Problem description
For each line below that holds "background", return the line as it stands.

Exercise data
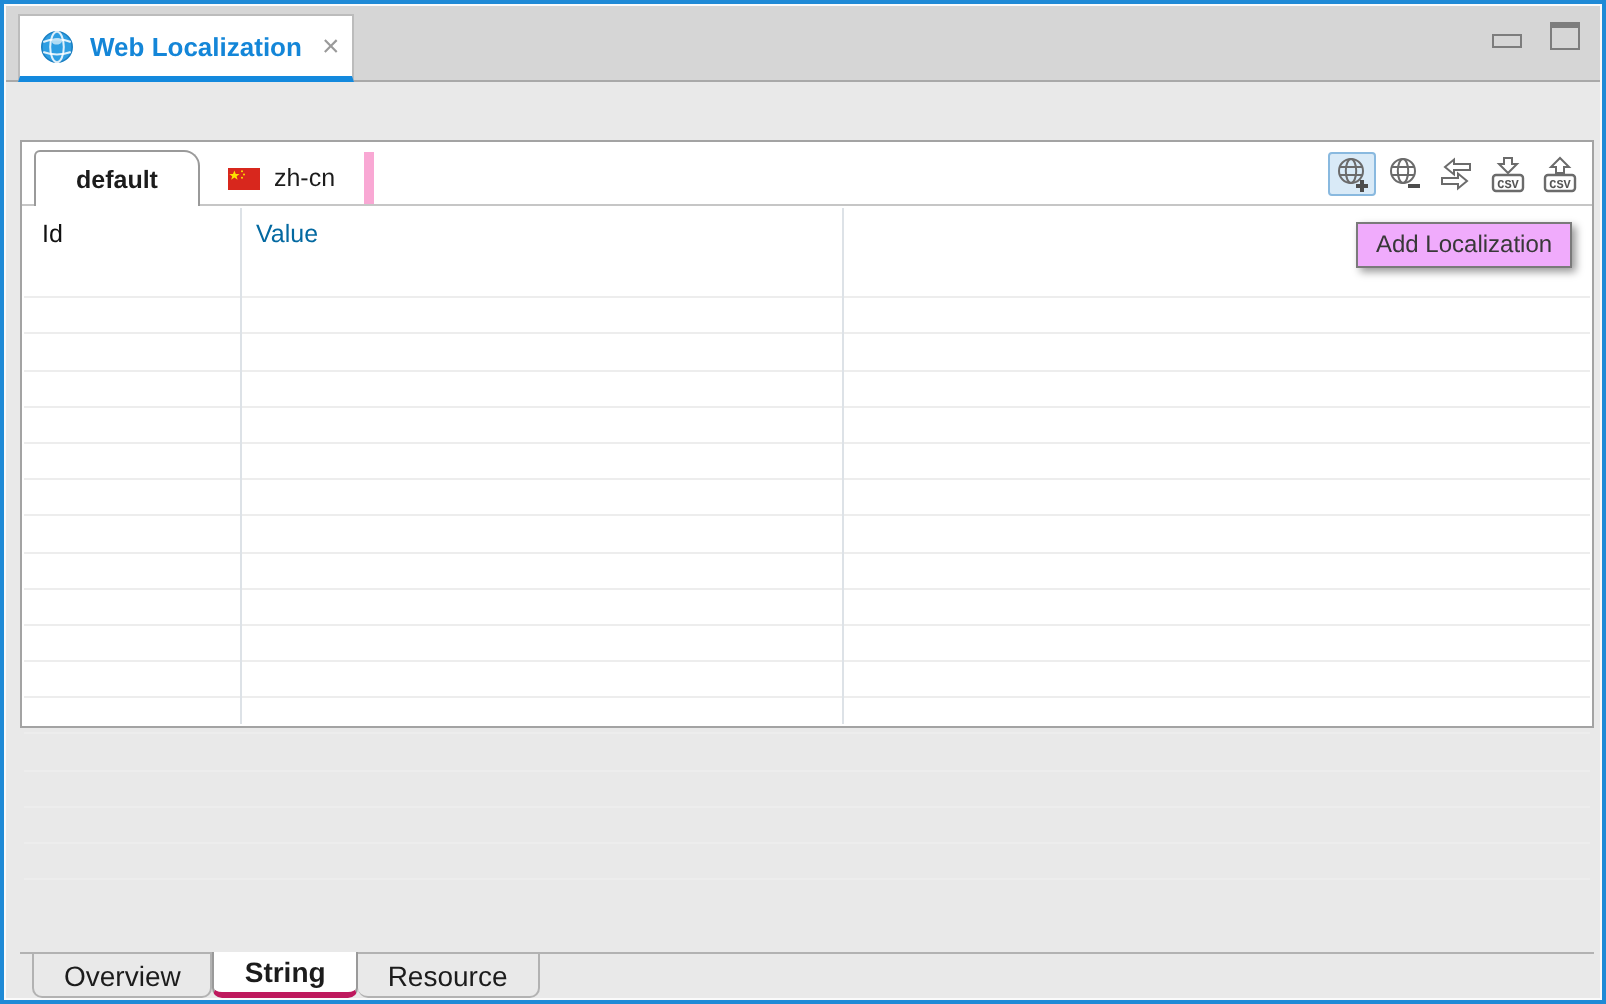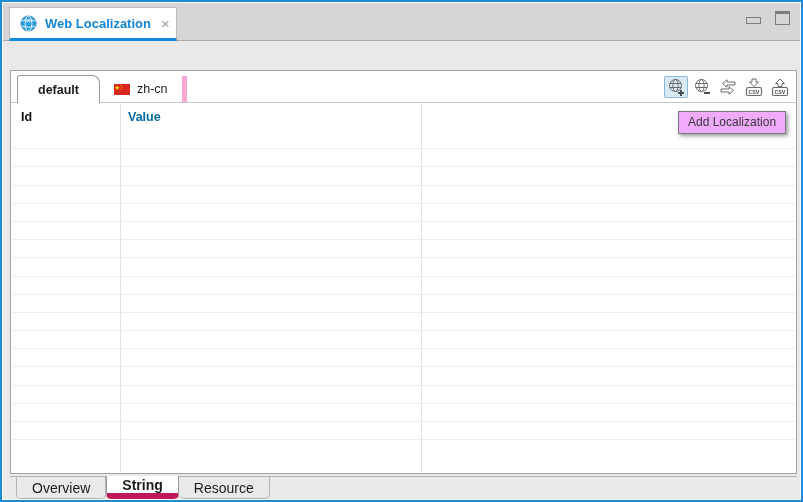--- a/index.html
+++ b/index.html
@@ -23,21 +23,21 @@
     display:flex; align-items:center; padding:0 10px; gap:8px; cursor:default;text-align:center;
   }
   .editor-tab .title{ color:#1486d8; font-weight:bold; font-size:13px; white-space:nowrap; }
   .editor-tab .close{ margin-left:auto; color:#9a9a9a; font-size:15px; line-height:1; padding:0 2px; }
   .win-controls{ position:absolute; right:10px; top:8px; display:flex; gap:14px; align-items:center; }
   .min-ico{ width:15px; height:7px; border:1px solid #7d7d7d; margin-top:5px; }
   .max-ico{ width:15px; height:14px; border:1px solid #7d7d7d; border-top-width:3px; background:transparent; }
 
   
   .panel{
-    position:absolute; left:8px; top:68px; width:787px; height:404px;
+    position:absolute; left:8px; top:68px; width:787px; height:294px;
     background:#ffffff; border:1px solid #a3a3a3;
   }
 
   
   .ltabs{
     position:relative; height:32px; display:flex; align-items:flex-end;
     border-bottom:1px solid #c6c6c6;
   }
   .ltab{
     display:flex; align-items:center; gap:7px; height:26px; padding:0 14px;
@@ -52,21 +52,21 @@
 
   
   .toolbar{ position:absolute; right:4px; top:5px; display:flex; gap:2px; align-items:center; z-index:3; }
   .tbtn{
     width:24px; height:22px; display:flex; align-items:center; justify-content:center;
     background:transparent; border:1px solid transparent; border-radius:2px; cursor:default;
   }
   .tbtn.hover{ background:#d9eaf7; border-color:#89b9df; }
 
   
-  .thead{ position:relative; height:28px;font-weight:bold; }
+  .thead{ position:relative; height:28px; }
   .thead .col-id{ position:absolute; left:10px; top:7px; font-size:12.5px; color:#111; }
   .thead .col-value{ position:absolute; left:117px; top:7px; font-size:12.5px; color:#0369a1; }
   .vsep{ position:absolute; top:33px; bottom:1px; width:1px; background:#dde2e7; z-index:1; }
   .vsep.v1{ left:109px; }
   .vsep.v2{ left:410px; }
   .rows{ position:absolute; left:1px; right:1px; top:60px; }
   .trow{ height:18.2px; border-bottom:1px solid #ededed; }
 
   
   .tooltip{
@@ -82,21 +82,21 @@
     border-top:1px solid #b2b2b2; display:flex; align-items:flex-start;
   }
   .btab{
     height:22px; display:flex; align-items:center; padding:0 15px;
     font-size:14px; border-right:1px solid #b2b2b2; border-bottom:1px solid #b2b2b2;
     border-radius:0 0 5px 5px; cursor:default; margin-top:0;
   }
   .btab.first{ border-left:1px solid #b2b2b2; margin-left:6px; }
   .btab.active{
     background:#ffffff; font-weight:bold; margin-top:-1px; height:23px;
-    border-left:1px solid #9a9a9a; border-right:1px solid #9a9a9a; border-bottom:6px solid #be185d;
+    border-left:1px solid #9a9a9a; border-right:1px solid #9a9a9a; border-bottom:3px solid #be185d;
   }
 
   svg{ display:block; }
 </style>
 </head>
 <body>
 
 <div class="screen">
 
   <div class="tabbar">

Exercise response
   .max-ico{ width:15px; height:14px; border:1px solid #7d7d7d; border-top-width:3px; background:transparent; }
     background:#ffffff; border:1px solid #a3a3a3;
     background:transparent; border:1px solid transparent; border-radius:2px; cursor:default;
   .tbtn.hover{ background:#d9eaf7; border-color:#89b9df; }
   .vsep{ position:absolute; top:33px; bottom:1px; width:1px; background:#dde2e7; z-index:1; }
     background:#ffffff; font-weight:bold; margin-top:-1px; height:23px;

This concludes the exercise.